I've gotten web2py working on my webfaction account with admin using
an https site pointing to the webapp and changing the
parameters_xxx.py file to the port that the web app should be using.
So now I have a regular site and a https site pointing to the port
that the app uses. I don't think wf allows you to access your app via
different ports - only the provided one - wf sees your standard
request and routes it to the correct and only port.

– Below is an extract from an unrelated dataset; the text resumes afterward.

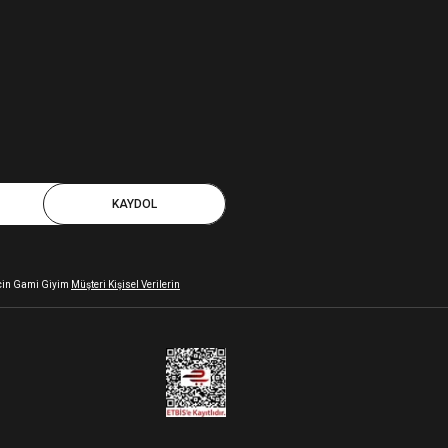
KAYDOL
 için Gami Giyim
Müşteri Kişisel Verilerin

Massimo gave me the impression that this was insecure via this reddit
comment.
***QUOTE***
One is the parameters_*.py file. This file is required to enable admin
and normally it is created automatically when running the built-in web
server. In a production environment it is not created because you
should not run admin off port 80. Admin would not work anyway because
requires https unless in use a proxy, in which case if you enable
admin by manually creating this file, you open your system to
vulnerability (like using telnet instead of ssh). The proper way to
handle this is:
sudo -u www-data python -c "from gluon.main import save_password;
save_password(raw_input('admin password: '),443)"
and use admin only over https (port 443). Feel free to join us on the
web2py mailing list.
***/QUOTE***
I can get a web2py install running by using ssh to get to my account,
download web2py, unzip it and then run it once setting the admin
password. I then kill the process and then use a script to launch
anyserver.py using a cherrypy server.
My ultimate question is - if https is less secure to my wf app - how
do I use ssh to get to the apps admin?
The slice at "http://www.web2pyslices.com/slices/take_slice/71"; has
been tried and it didn't work or I didn't do it correctly. How do I
use ssh to access the web2py admin on webfaction?
There is this:
http://docs.webfaction.com/user-guide/databases.html#starting-an-ssh-tunnel-with-putty
But it pertains to accessing databases.